§ **Document section**
Special thanks to Charles Doucette for pointing out a flaw in my original article which he found in another essay by Doug Harrison: there was a race condition; I had previously stored the handle and shut down the thread. But the auto-delete invalidated the handle which could lead to incorrect behavior.  

By storing the handle to a variable, we can then do a WaitForSingleObject on the thread. The close operation then blocks until the thread terminates. Once the thread has terminated, we can proceed with the close by calling our superclass OnClose handler (in this example, we are a derived class of CView).

There is a caution here: this assumes that the thread will actually terminate "within a reasonable time". If you have a thread that is blocked on I/O or a synchronization object, you will need to add a timeout mechanism as I have already described. Note that this prohibits the use of CRITICAL_SECTION as a synchronization object since they don't have a timeout capability. If you're blocked on a CRITICAL_SECTION you're stuck forever.

Of course, in the general case you may have several synchronization mechanisms that are necessary to ensure the thread will terminate within a reasonable period of time. A serious design flaw in the whole AfxBeginThread mechanism is that it doesn't allow me to create a CWinThread-derived subclass of my own which is the object created. In this case, I've sometimes subclassed CWinThread and bypassed the AfxBeginThread by doing my own thread creation inside my subclass, and exporting methods such as CMyWinThread::shutdown that do whatever is needed to make the thread shut down cleanly and quickly.

Thread Shutdown Without Polling (20-Jan-01)

The technique I use that polls every few seconds does have two implications: it makes the thread active every few seconds, and it sets a limit on responsiveness on a shutdown. The shutdown of the application becomes limited by the maximum time it takes to get out of the thread-wait operation. There is an alternative implementation I have also used, which involves using a second Event. 

HANDLE ShutdownEvent;

This should be initialized via CreateEvent. What I do when I'm using this technique is include it in a class derived from CWinThread, which makes the thread creation slightly trickier. This is because AfxBeginThread always creates a new CWinThread object, but if you need your own CWinThread-derived class, you can't use AfxBeginThread. The technique shown below generalizes this. Note that if I wanted to be really general, I would create a template class. I leave that as an Exercise For The Reader.

§ **Available data**
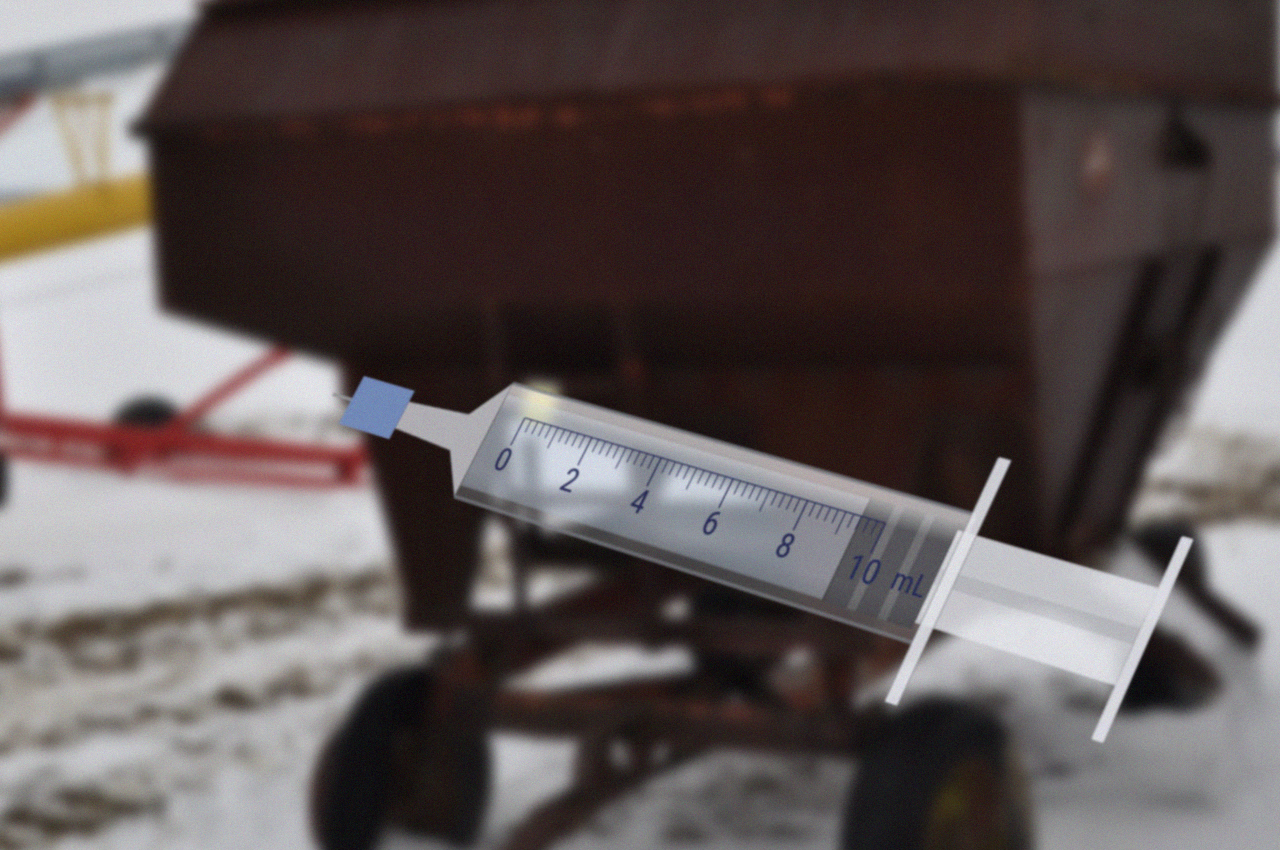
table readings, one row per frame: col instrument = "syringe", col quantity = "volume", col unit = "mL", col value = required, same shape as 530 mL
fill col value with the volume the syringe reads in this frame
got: 9.4 mL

§ **Requirement 1**
In the thread shutdown text, what capability does a CRITICAL_SECTION lack?
§ **Requirement 2**
Please write out the thread shutdown text between "Thread Shutdown Without" and "a second Event.", inclusive.

§ **Reply 1**
A timeout capability.

§ **Reply 2**
Thread Shutdown Without Polling (20-Jan-01)

The technique I use that polls every few seconds does have two implications: it makes the thread active every few seconds, and it sets a limit on responsiveness on a shutdown. The shutdown of the application becomes limited by the maximum time it takes to get out of the thread-wait operation. There is an alternative implementation I have also used, which involves using a second Event.